Axon server deployment in Aws ECS(FARGATE type)

Antonio_Portolan · December 10, 2024, 8:15am

Hello,
I have a problem with Axon server which is deployed on Aws ECS. Initial deployment went without any particular problems, but as soon as the task is redeployed if the address is changed the internal hostname also changes, and axon starts complaining about changed name and it has to be started with recovery file.

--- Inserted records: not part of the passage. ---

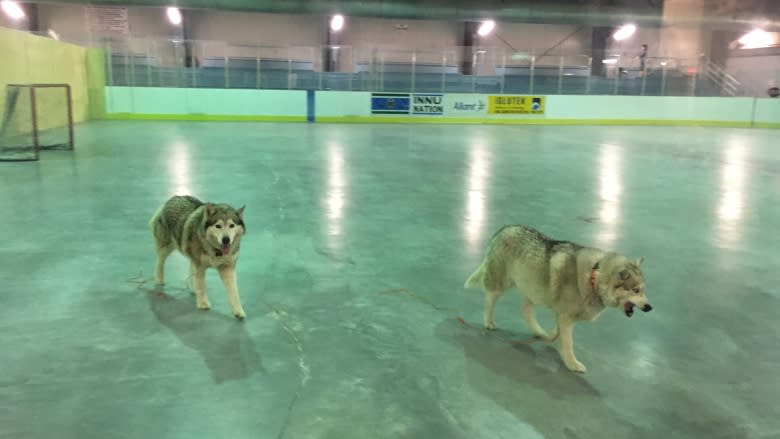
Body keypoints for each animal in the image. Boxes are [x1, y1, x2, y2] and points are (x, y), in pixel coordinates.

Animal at [464, 225, 652, 372]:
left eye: (643, 291)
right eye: (636, 290)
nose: (649, 307)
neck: (594, 277)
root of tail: (503, 230)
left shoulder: (563, 315)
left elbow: (558, 331)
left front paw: (553, 337)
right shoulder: (566, 318)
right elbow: (568, 343)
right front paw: (572, 363)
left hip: (533, 289)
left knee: (526, 312)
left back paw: (539, 332)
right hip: (501, 283)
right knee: (490, 300)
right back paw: (488, 321)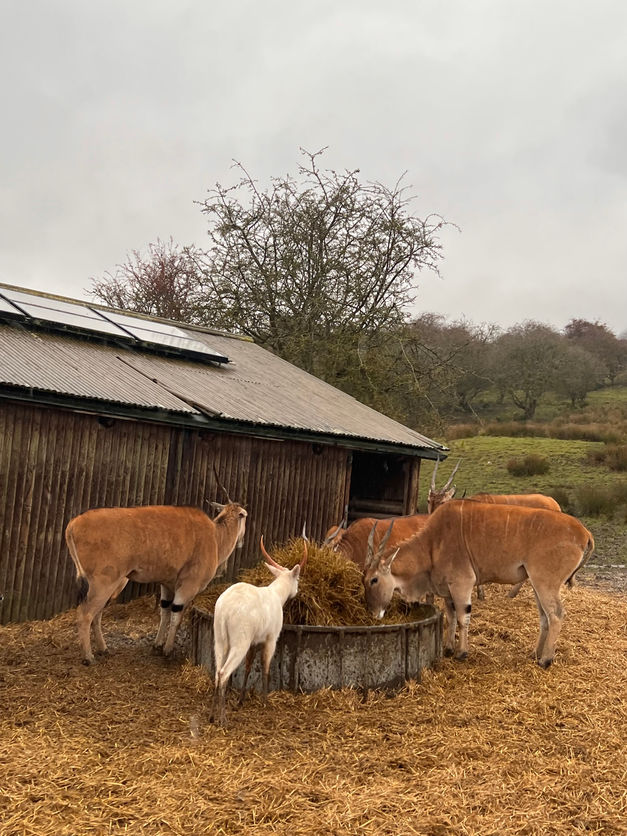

December 09, 2024 at 13:55 (UTC+1:00)
2024-12-09 12:55:13.863 ERROR 1 --- [ main] i.a.a.e.cluster.ClusterController : Current node name has changed, new name ip-172-31-23-207. Start AxonServer with recovery file.

December 09, 2024 at 13:55 (UTC+1:00)
2024-12-09 12:55:13.765 INFO 1 --- [ main] i.a.a.e.c.i.MessagingClusterServer : Axon Server Cluster Server started on port: 8224 - no SSL

December 09, 2024 at 13:55 (UTC+1:00)
2024-12-09 12:55:00.151 INFO 1 --- [ main] io.axoniq.axonserver.AxonServer : Axon Server version 2023.2.0

December 09, 2024 at 13:54 (UTC+1:00)
2024-12-09 12:54:54.556 WARN 1 --- [ main] o.f.core.internal.command.DbMigrate : outOfOrder mode is active. Migration of schema "PUBLIC" may not be reproducible.

December 09, 2024 at 13:54 (UTC+1:00)
2024-12-09 12:54:52.167 WARN 1 --- [ main] i.a.a.c.MessagingPlatformConfiguration : Ignoring domain part of the hostname 'ip-172-31-23-207.eu-central-1.compute.internal': hostname=ip-172-31-23-207, domain=eu-central-1.compute.internal

AWS documentation states that I cannot set fixed internal hostname if deployment type is FARGATE. Is there any other way to avoid this problem?

Corrado_Musumeci · December 10, 2024, 2:51pm

Hi,
due to the nature of ECS/K8s, information such as hostname or ip may vary each time you restart your instance.
Thus, while deploying in ECS or K8s it is better to set in your axonserver.properties values for the following properties
axoniq.axonserver.hostname
axoniq.axonserver.internal-hostname
axoniq.axonserver.domain
and assign a DNS entry value to each axonserver node.
This will guarantee that, on each restart, your node will be consistent and able to connect back to other nodes of the cluster.
Those values must stay consistent even if you are running a single node.
Information is stored in the configdb file and checked each time the node starts. This is why when you start your node, it gives you an ERROR asking you to provide a recovery file (aka a migration file).
You can follow the docs at this page Recovery to recover from your situation.